Don't dismiss comfort measures.
There are some tools the can offer at least a bit of relief from our symptoms and give us some comfort when we can't take our acute medications:
- Thermal therapy: Using warm or cold packs, ice bags, heating pads, etc., works well for some people. I often end up with a cold pack on my forehead and a heat pack on my neck. They help relieve the pain a little, and they help me feel more comfortable.
- Peppermint or ginger teas or candies: These are great for relieving nausea. The only caveat is that they need to be natural peppermint or ginger, not artificially flavored.
- Aromatherapy: Essential oils can be very soothing, and some are good for relieving nausea as well. They can be inhaled from an inhaler or aromatherapy lamp or applied to the skin. Caution should be used in applying them to the skin. Almost all essential oils need to be diluted in a carrier oil before applying them to the skin. There are also some excellent aromatherapy candles available. For more on aromatherapy, see Aromatherapy for Migraines and Headaches.
If we're to avoid medication overuse headache, the bottom line is that we must limit how many days a week we take any kind of acute Migraine or headache medication. We have to add the number of days that we took any acute medication and add them together for a total number of days per week. That can be quite difficult to cope with while we're looking for an effective preventive regimen.

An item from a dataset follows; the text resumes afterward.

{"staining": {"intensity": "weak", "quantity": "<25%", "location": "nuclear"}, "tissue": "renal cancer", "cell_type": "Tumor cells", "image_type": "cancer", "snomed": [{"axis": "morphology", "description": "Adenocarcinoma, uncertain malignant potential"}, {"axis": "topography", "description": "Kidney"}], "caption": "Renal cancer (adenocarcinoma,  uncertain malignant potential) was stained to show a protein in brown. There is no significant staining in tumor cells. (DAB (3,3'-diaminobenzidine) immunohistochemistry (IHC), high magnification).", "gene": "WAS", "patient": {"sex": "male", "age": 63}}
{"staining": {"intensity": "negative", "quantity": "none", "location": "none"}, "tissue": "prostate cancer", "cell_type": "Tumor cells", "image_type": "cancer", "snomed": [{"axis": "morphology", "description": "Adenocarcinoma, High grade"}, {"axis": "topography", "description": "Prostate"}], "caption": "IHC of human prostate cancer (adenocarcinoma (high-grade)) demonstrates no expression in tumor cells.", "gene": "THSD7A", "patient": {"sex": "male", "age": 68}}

By working with our doctors and employing complementary therapies, we can at least get a bit of relief and be more comfortable on the days when we can't use acute medications.
1The International Headache Society. "The International Classification of Headache Disorders, 2nd Edition, 1st revision." (ICHD-II) May, 2005.
2Goadsby, Peter J., MD, PhD, DSc, FRACP, FRCP; Silberstein, Stephen D., MD, FACP; Dodick, David W., MD, FRCPD, FACP. "Chronic Daily Headache for Clinicians." Hamilton, Ontario: BC Decker. 2005.
3Interview with Dr. Fred Sheftell; Director of the New England Center for Headache, Past President of the American Headache Society. January 1, 2010.